**What needs to be done**
Summarize the blog post on being a 20-something, Singaporean style, in two sentences.

**Page text**
[Start of Attachment]
Sunday, January 02, 2011
How to be a 20- something, Singaporean Style.
A friend showed me this article, How to be a 20- something, which brought a grin to my face. It was cheeky and yet relatable article that truly captured the thoughts of our age, although it probably applies more to American teens than us. So why not come up with one more relevant to Singaporeans? Out of sheer boredom, I thought why not tweak the original article slightly so we could identify with it more? I have to, however, clarify that I unfortunately spent most of my twenties outside of Singapore, and have actually not even completely 1/3 of the twenty- something journey. Nevertheless, I sincerely hope you would like my version anyway.
Here goes ...
Be really attractive. Your acne is gone, your face has matured without having wrinkles and everything on your body is lifted naturally. Eat Old Chang Kee and drink Koi Bubble Tea 7 days a week and still look like a babe/ hunk. Have 2 servings of roti prata with extra curry and sugar for supper. When you turn thirty, it’ll become a different story but that’s, like, not for a really long time.
[End of Attachment]
**Collected data**
[Start of Attachment]
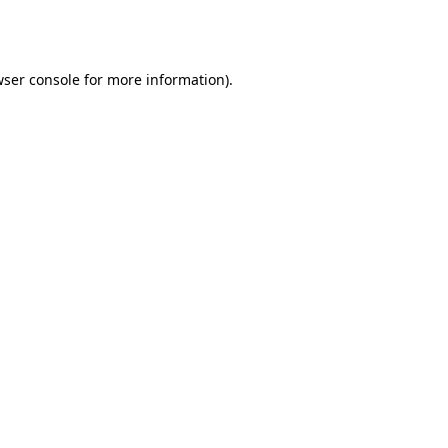
ser console
for more information).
[End of Attachment]
**Expected answer**
After a friend shared the article "How to be a 20- something," the writer decided to tweak it for Singaporeans, though they admit spending most of their twenties outside Singapore. Their first point is to be really attractive: acne is gone, the face has matured without wrinkles, and one can eat Old Chang Kee, drink Koi Bubble Tea, and have roti prata for supper and still look good, at least until turning thirty.